(SUPPLIED MATERIAL)
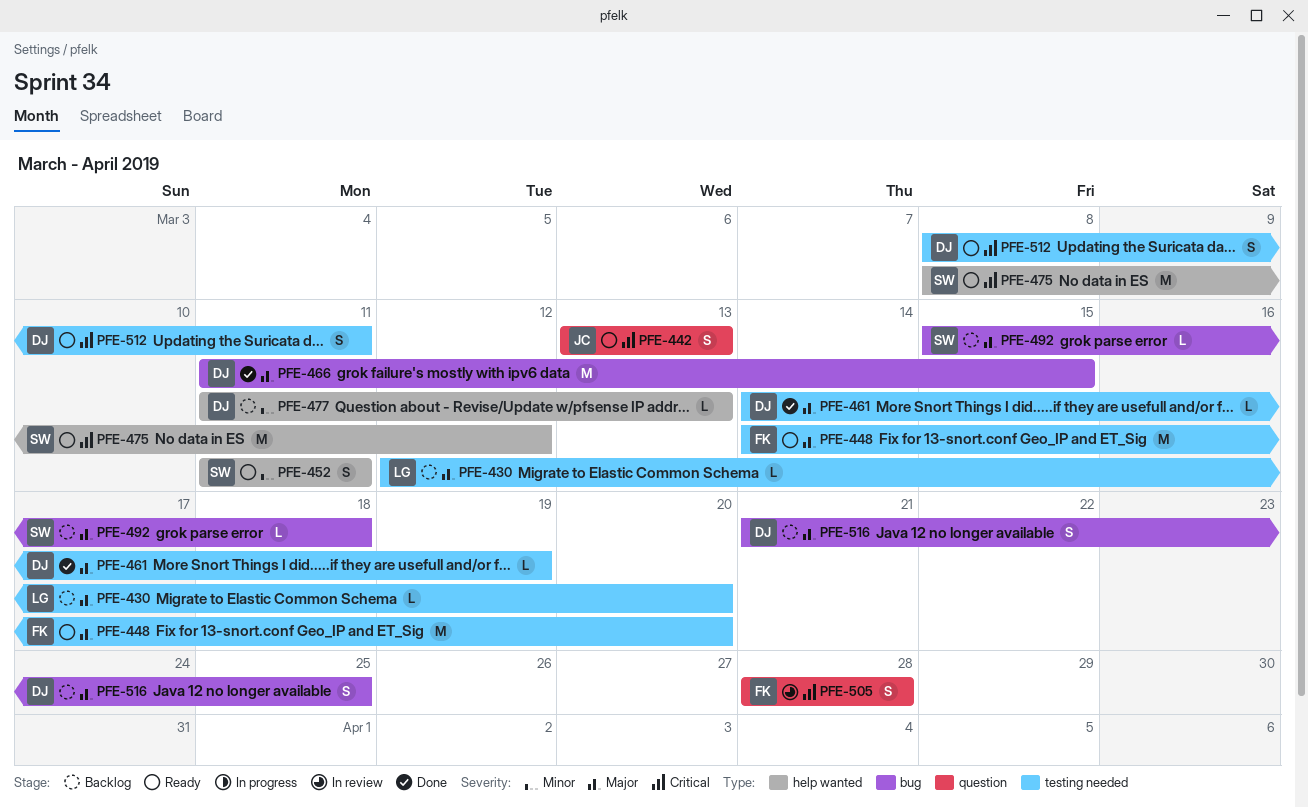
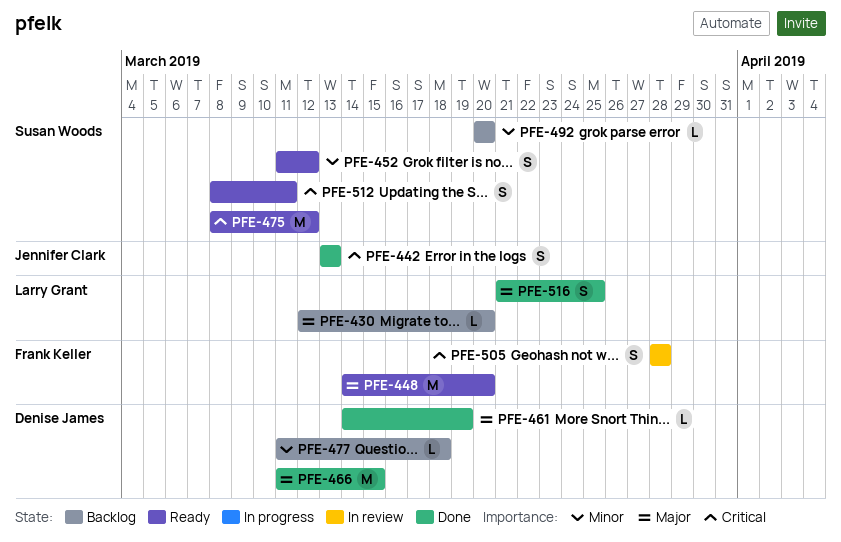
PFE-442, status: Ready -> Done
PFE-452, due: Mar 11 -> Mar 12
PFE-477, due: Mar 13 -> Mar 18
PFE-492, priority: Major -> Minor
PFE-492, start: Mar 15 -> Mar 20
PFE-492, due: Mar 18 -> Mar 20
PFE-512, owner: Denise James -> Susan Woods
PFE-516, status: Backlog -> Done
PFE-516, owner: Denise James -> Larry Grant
(End SUPPLIED MATERIAL)
DIRECTIONS
Each line above with the string "Denise" should be reported in full.

TASK SOLUTION
PFE-512, owner: Denise James -> Susan Woods
PFE-516, owner: Denise James -> Larry Grant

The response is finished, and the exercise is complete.